WHAT TO DO: Return all lines below containing the word "baseFrequency".

━━━━━━━━

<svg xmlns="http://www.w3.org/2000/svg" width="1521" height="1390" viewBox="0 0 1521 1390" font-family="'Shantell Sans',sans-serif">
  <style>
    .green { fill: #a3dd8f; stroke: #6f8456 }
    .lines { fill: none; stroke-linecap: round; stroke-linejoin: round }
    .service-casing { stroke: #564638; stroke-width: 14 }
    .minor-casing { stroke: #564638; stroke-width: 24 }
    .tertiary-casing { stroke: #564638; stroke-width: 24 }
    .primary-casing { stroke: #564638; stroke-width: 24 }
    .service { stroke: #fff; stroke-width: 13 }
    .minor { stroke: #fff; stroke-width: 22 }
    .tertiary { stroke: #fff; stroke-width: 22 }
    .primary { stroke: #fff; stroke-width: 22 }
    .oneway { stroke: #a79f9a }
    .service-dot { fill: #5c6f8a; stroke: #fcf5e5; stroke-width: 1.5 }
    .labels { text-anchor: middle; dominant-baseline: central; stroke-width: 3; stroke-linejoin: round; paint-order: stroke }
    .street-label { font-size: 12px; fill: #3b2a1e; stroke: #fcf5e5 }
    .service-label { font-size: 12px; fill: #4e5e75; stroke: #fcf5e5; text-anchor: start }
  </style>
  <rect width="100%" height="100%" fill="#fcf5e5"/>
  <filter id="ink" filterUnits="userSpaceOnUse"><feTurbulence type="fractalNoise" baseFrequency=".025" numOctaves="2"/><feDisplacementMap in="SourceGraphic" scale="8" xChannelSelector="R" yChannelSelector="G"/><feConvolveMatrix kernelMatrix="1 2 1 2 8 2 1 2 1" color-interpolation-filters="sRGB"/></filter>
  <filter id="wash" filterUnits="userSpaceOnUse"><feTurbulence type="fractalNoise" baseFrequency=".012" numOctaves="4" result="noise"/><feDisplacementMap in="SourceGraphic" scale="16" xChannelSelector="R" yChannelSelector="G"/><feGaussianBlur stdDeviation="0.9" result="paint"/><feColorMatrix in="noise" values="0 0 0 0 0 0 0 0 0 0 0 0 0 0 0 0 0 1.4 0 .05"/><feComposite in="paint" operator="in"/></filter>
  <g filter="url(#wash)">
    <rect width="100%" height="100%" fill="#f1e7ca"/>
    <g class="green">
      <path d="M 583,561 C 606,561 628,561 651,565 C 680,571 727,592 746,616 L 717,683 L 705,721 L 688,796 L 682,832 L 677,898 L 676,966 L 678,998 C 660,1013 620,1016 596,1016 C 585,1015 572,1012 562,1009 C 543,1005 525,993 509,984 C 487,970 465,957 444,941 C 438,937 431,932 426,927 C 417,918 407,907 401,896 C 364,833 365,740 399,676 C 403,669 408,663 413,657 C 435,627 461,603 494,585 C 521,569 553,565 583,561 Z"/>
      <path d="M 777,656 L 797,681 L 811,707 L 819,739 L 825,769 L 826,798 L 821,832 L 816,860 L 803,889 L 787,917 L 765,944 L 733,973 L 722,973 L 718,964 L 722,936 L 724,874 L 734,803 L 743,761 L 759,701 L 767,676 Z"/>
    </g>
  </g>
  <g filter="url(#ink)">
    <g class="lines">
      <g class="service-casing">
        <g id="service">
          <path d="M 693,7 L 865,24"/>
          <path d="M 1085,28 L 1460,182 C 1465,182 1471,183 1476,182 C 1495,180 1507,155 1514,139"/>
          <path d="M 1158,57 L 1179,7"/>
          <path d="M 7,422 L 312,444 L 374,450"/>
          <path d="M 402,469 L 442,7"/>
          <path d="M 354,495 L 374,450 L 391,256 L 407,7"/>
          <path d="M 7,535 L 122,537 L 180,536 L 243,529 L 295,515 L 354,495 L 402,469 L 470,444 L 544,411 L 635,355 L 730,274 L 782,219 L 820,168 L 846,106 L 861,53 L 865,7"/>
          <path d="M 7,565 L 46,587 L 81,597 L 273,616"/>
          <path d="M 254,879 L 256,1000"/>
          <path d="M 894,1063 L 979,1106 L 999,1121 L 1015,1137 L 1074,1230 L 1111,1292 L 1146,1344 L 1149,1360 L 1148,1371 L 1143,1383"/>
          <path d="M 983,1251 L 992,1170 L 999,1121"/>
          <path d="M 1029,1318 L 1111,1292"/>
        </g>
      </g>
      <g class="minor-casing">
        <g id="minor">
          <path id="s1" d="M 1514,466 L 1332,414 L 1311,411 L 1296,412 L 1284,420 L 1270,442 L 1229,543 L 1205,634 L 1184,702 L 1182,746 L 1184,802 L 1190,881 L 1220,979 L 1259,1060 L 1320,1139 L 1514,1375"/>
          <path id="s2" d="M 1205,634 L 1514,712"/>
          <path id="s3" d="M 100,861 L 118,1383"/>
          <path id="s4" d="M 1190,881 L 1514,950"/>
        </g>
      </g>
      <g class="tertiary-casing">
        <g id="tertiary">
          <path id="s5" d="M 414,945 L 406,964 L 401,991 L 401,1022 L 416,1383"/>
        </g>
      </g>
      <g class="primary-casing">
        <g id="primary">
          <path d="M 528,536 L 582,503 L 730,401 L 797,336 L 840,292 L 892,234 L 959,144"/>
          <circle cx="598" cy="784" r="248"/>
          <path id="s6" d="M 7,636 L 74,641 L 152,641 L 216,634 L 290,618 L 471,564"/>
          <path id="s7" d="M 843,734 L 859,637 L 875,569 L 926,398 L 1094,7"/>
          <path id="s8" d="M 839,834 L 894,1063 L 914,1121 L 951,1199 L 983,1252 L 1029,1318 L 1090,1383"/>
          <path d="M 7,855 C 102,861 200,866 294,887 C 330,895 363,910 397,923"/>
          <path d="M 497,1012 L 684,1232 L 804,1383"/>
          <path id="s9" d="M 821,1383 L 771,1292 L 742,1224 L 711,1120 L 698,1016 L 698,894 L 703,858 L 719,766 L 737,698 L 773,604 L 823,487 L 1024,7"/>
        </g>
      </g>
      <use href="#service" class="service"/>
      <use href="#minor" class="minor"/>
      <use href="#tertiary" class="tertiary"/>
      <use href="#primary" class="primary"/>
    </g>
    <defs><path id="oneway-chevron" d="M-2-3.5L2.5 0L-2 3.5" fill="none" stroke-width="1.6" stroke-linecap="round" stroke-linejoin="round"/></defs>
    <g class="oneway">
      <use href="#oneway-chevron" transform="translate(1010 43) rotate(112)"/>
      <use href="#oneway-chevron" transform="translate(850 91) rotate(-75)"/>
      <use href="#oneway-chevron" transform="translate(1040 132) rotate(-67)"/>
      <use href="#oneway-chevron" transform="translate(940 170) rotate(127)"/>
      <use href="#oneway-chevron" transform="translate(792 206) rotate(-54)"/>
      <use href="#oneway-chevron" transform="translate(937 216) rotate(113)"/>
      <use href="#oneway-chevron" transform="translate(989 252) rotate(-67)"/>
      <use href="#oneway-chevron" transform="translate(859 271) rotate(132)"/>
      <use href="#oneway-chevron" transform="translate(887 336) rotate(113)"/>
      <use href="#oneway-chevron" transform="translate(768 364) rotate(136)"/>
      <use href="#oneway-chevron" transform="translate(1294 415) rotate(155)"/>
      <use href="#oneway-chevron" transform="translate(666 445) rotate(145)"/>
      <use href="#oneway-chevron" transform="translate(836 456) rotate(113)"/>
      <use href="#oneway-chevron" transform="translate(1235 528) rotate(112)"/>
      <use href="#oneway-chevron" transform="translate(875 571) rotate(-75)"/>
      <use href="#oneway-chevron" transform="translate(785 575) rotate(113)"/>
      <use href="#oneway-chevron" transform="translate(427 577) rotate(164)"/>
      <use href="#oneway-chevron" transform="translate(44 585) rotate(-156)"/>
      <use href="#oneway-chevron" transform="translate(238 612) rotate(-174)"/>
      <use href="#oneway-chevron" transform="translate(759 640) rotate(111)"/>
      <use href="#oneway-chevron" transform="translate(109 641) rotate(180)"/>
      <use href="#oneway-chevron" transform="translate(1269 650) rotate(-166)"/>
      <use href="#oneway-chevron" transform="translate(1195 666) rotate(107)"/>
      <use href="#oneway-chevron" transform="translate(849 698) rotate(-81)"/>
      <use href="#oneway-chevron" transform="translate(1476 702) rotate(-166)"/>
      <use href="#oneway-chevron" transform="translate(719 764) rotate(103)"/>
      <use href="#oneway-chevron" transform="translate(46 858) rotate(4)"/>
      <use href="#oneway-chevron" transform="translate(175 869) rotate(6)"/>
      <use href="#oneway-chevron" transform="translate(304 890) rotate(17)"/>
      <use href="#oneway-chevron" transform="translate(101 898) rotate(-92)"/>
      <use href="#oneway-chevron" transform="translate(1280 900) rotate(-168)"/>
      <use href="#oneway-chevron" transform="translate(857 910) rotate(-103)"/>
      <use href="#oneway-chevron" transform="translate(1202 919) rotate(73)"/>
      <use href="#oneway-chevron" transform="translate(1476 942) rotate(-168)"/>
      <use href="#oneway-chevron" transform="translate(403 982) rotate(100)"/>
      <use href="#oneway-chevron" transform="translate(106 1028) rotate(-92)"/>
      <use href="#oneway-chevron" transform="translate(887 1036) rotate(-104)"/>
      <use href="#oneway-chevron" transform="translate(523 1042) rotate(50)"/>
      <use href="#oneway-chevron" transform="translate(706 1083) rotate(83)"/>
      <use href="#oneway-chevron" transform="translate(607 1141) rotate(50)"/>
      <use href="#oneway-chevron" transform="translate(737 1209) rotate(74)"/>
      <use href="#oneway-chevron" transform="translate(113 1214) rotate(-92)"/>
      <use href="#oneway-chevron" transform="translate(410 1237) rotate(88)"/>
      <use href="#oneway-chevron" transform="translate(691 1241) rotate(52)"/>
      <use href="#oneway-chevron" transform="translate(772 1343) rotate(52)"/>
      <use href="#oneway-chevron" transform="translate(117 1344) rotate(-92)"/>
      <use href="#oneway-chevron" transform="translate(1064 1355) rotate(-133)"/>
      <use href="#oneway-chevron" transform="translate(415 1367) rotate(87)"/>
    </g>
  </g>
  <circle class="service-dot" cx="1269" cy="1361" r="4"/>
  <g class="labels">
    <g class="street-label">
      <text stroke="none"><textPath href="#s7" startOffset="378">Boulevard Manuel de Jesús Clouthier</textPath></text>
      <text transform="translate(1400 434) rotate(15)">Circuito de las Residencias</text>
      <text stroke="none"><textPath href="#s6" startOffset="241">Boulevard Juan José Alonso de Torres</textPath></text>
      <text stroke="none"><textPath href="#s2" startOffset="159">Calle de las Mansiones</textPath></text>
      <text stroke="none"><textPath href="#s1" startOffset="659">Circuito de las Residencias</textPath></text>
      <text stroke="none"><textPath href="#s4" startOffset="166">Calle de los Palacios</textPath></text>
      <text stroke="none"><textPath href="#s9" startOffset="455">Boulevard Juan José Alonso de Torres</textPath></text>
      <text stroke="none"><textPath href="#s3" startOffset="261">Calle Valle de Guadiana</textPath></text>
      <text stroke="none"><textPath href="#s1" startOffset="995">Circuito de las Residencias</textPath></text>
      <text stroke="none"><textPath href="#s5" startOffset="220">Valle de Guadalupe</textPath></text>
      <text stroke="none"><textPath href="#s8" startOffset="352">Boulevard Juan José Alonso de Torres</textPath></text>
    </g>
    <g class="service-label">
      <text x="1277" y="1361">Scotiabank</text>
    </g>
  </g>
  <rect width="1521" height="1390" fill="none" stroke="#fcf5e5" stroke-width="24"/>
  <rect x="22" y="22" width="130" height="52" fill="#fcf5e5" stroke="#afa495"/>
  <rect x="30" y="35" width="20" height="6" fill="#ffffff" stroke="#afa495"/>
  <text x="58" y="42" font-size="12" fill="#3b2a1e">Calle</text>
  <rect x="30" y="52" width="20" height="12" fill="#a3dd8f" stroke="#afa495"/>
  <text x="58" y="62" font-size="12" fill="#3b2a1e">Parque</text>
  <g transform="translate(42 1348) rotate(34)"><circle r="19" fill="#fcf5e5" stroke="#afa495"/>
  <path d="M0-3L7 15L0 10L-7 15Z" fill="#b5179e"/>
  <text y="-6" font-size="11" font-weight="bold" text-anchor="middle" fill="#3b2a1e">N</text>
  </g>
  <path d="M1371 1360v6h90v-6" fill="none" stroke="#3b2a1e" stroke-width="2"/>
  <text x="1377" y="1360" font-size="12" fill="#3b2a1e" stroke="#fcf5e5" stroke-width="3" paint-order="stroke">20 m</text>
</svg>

━━━━━━━━

TASK ANSWER:
  <filter id="ink" filterUnits="userSpaceOnUse"><feTurbulence type="fractalNoise" baseFrequency=".025" numOctaves="2"/><feDisplacementMap in="SourceGraphic" scale="8" xChannelSelector="R" yChannelSelector="G"/><feConvolveMatrix kernelMatrix="1 2 1 2 8 2 1 2 1" color-interpolation-filters="sRGB"/></filter>
  <filter id="wash" filterUnits="userSpaceOnUse"><feTurbulence type="fractalNoise" baseFrequency=".012" numOctaves="4" result="noise"/><feDisplacementMap in="SourceGraphic" scale="16" xChannelSelector="R" yChannelSelector="G"/><feGaussianBlur stdDeviation="0.9" result="paint"/><feColorMatrix in="noise" values="0 0 0 0 0 0 0 0 0 0 0 0 0 0 0 0 0 1.4 0 .05"/><feComposite in="paint" operator="in"/></filter>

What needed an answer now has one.